Há sabedoria nos nossos sonhos, no que o nosso coração realmente deseja para nós. Talvez lá atrás, em 2015, não fizesse sentido vir para cá, de decidir fazer um mestrado aqui ao invés de tentar ir para lugares mais renomados, não fizesse sentido essa escolha que foi tão genuína e autêntica de ir para o outro lado do mundo em um país que quase ninguém conhecia, ou até, se importava.
Mas fazia sentido para mim, dentro de mim.
E hoje, quase 7 anos depois da primeira vez que eu pisei aqui, entendo que a Coréia do Sul é uma parte importante da minha história, e que vai ser sempre parte de mim e de quem estou me tornando. E sei também, que conforme o tempo for passando ainda mais, tudo isso vai se tornar ainda mais precioso, assim como essas tantas memórias que eu tenho aqui, que só existem na minha mente e no meu coração, mas que são uma das coisas mais inestimáveis que eu tenho.
Te convido a pensar mais sobre o que você quer de verdade para você. Quais experiências você quer ter. Que tipo de pessoa você quer se tornar. Te convido a acreditar que alguém como você pode sim, viver os seus sonhos.
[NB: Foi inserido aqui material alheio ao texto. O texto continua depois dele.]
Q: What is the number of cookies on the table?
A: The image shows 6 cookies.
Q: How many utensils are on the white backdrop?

A jornada não é linear, nem fácil. É cheia de “nãos” invisíveis, esquecidos entre os poucos “sims” que são celebrados e lembrados por todos. Mas, essa jornada vale a pena. Olhar para trás, e ver sonhos vividos e que se tornaram doces memórias é algo imensurável.
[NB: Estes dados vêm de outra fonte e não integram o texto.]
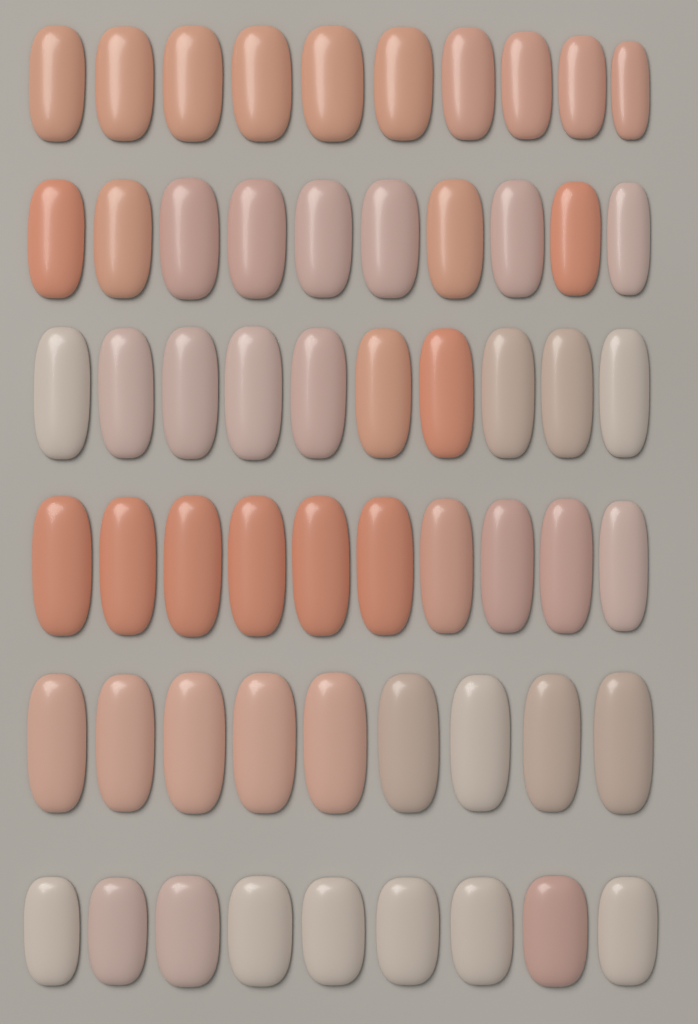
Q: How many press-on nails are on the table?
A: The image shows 58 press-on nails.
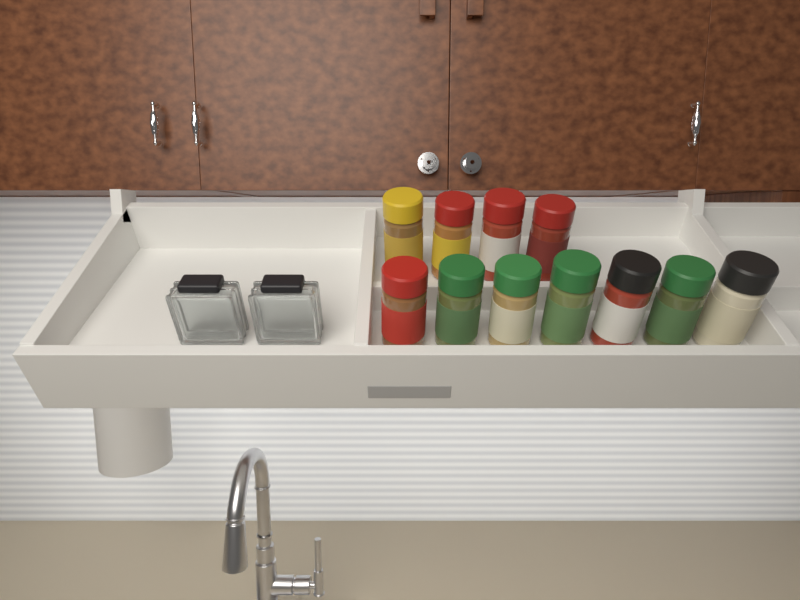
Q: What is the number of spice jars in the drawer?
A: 11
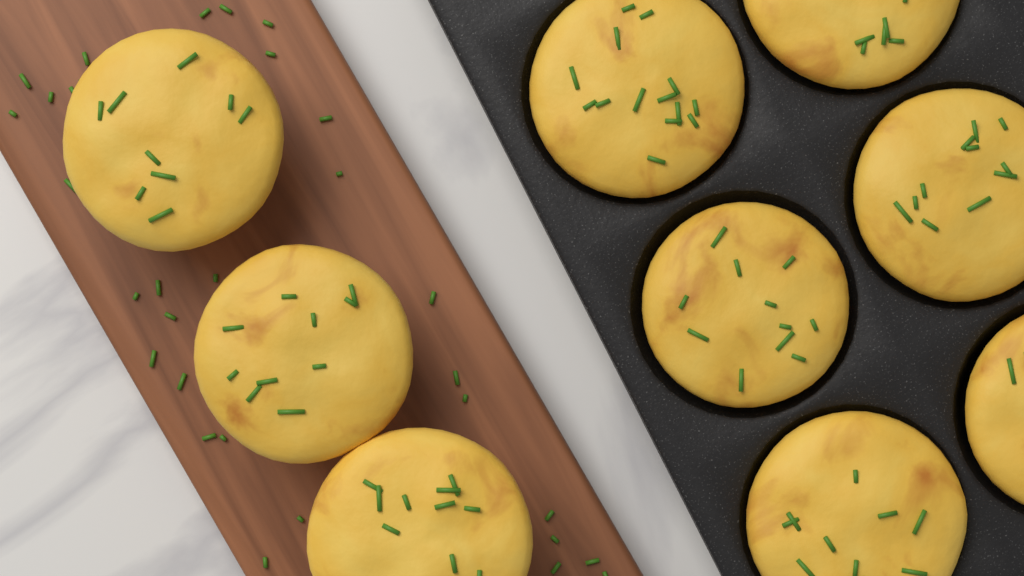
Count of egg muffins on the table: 9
Que daqui alguns anos você também possa me mandar um e-mail, me contando da sua jornada, dividindo como você não apenas viveu seus sonhos, mas como você consegue olhar para trás e ainda não acreditar em todas memórias que você construiu.
Onde há uma vontade, há um caminho.
Que carta maravilhosa Ana, mas acima de tudo uma grande gratidão por tamanha inspiração que pude sentir ao ler teu relato. Encontrei sua carta por acaso mas foi justamente o que eu precisava ouvir de alguém uma vez que ainda estou na parte de receber "nãos" em minha jornada. Ter alguns pensamentos negativos são inevitáveis em meio a tudo isso mas continuo procurando forças para conseguir transformar meus sonhos em boas e necessárias memórias. Muito grata por vc ter compartilhado este relato! ✨
Minha mais sincera gratidão Ana, por cada palavra, por cada ensinamento e insensitivo. Suas palavras me trazem a um estado de espirito inestimável. Espero muito que daqui a um ano eu possa estar te contando de como cada um destes momentos e vivencias compartilhadas me ajudaram a ultrapassar as minhas barreiras internas e de como estou vivendo a vida que eu sempre sonhei. Gratidão!